§ **Data**:
- - - - - - -
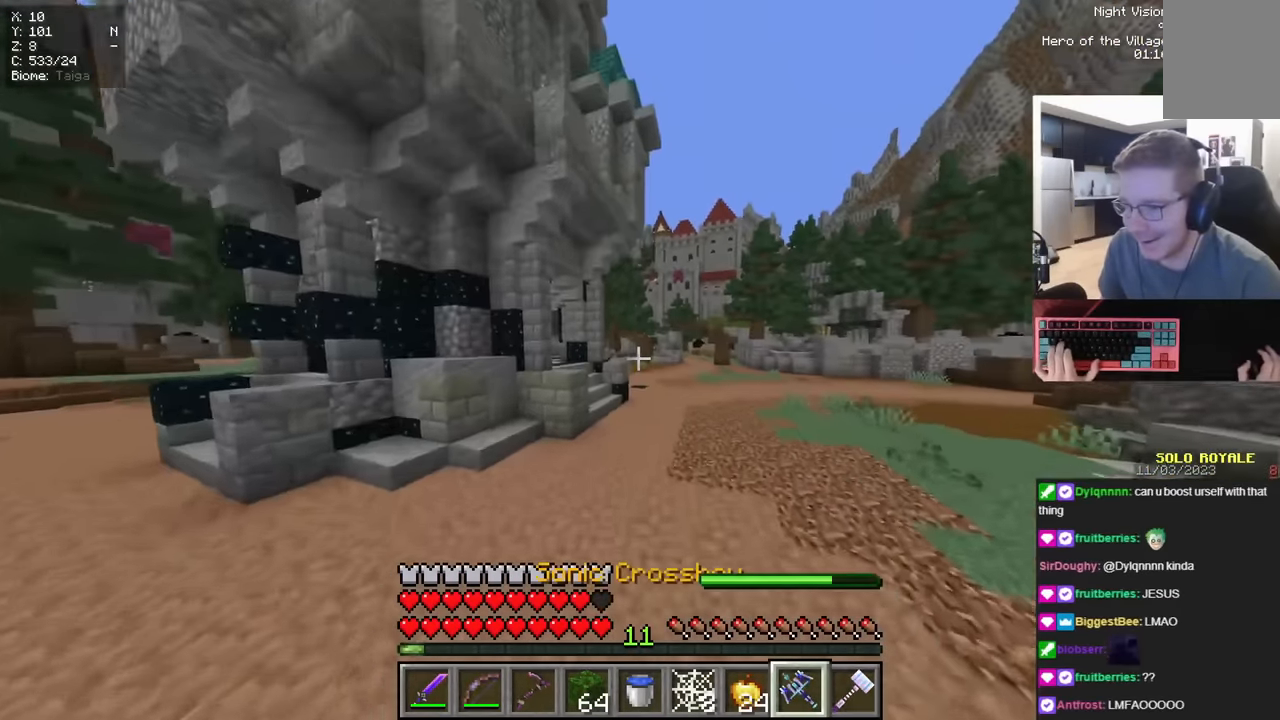
{"keys": ["d", "s", "space"], "mouse": ["right"], "events": [[351, "d", "down"], [451, "w", "up"], [501, "s", "down"]]}
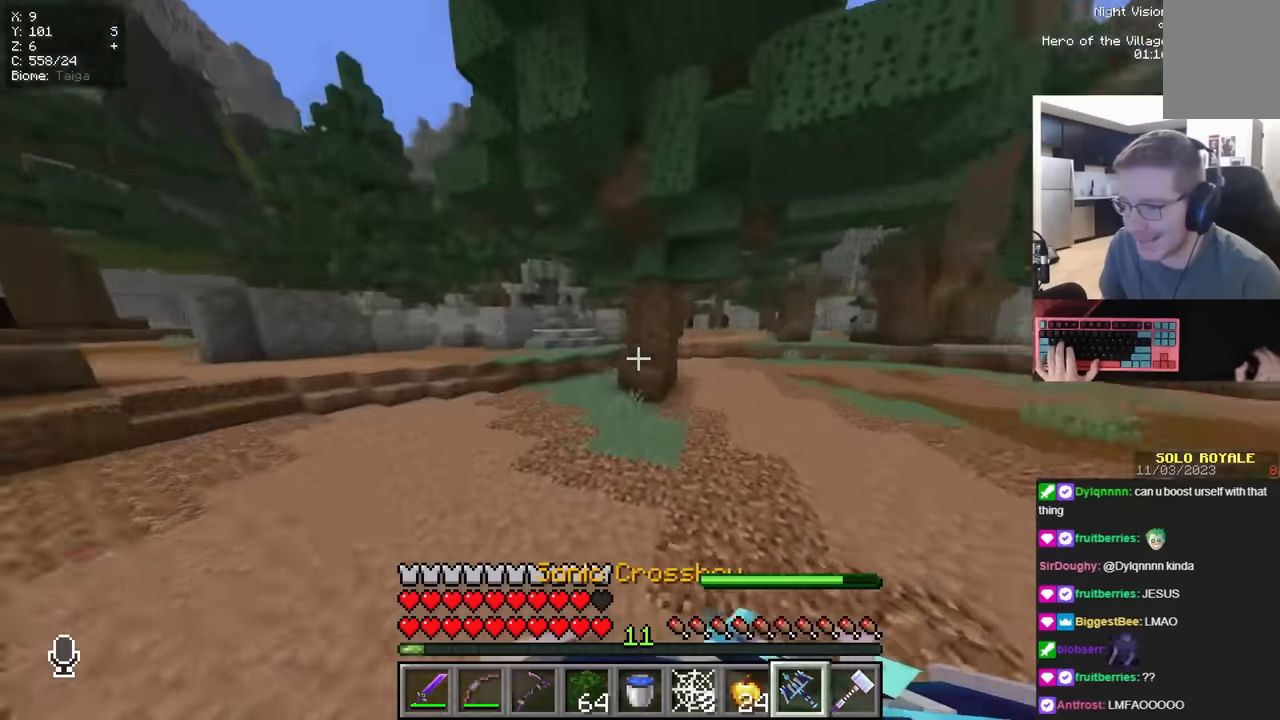
{"keys": ["a", "s"], "mouse": ["right"]}
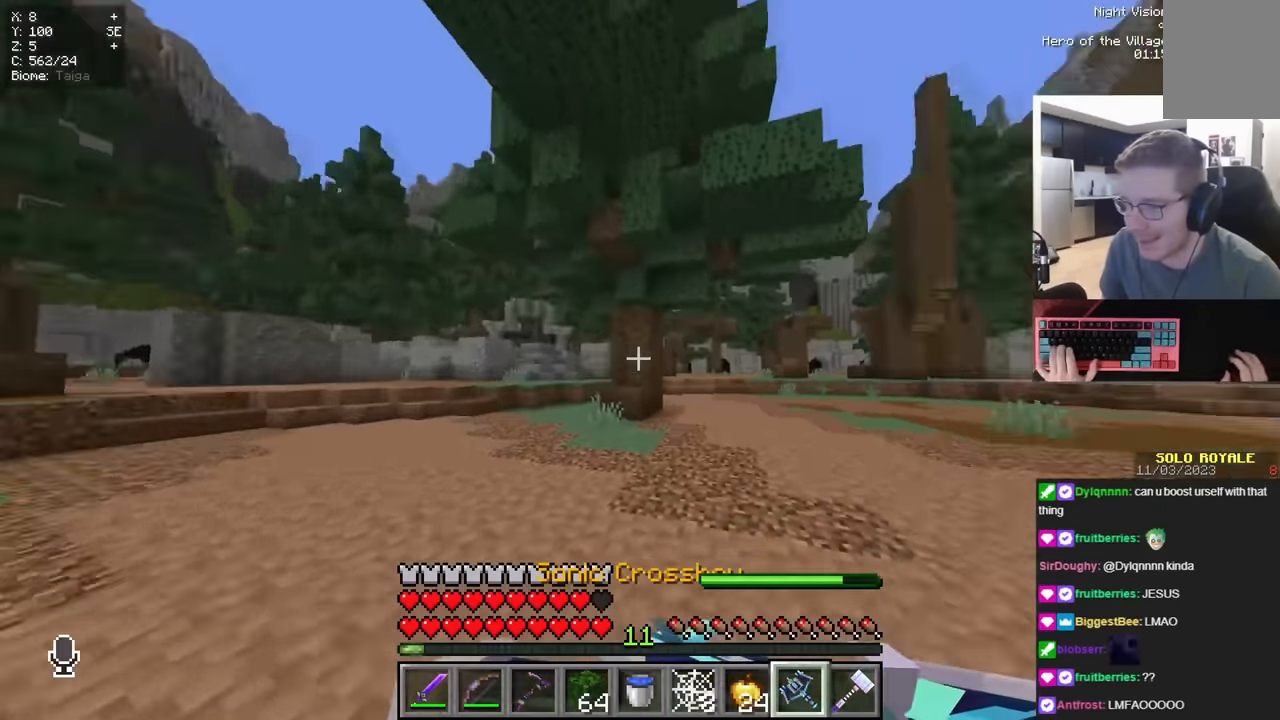
{"keys": ["d", "w"], "mouse": ["right"], "events": [[100, "d", "down"], [100, "s", "up"], [134, "a", "up"], [151, "w", "down"]]}
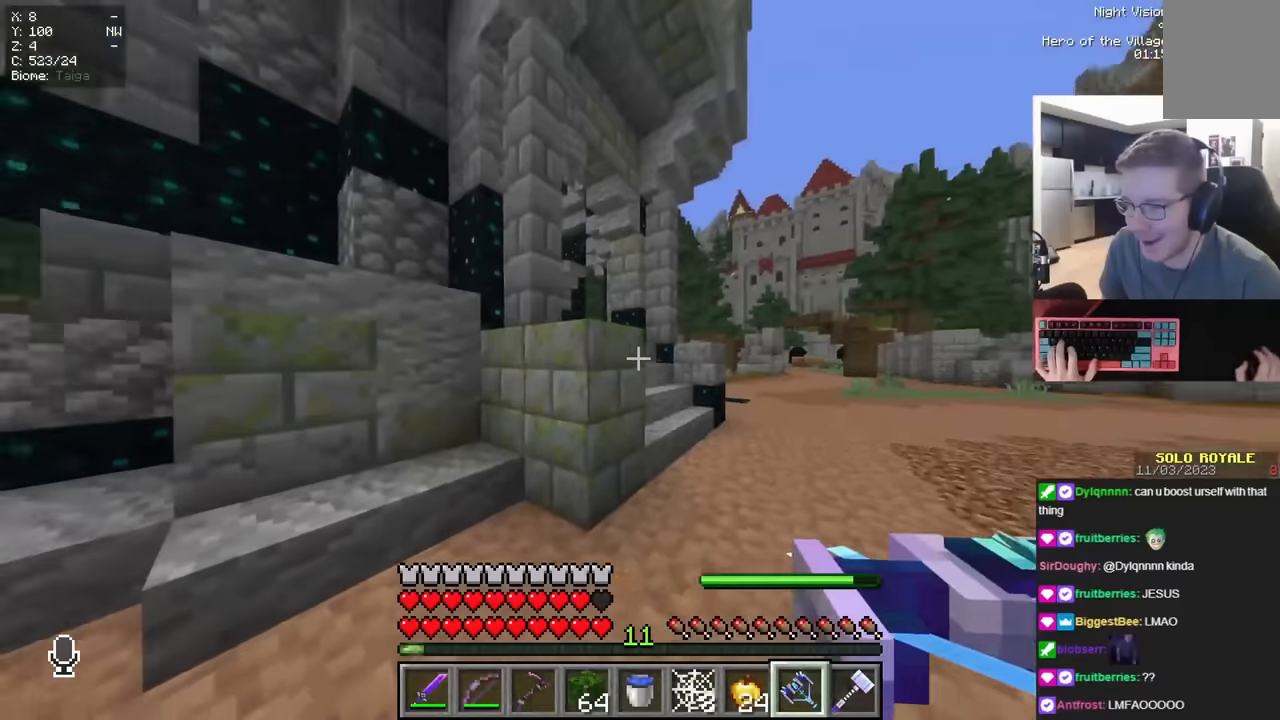
{"keys": ["d", "w"], "mouse": [], "events": [[183, "mouse_right", "up"]]}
- - - - - - -
Please make an exact copy of the whole listing and leave out its pictures.

§ **Written solution**:
{"keys": ["d", "s", "space"], "mouse": ["right"], "events": [[351, "d", "down"], [451, "w", "up"], [501, "s", "down"]]}
{"keys": ["a", "s"], "mouse": ["right"]}
{"keys": ["d", "w"], "mouse": ["right"], "events": [[100, "d", "down"], [100, "s", "up"], [134, "a", "up"], [151, "w", "down"]]}
{"keys": ["d", "w"], "mouse": [], "events": [[183, "mouse_right", "up"]]}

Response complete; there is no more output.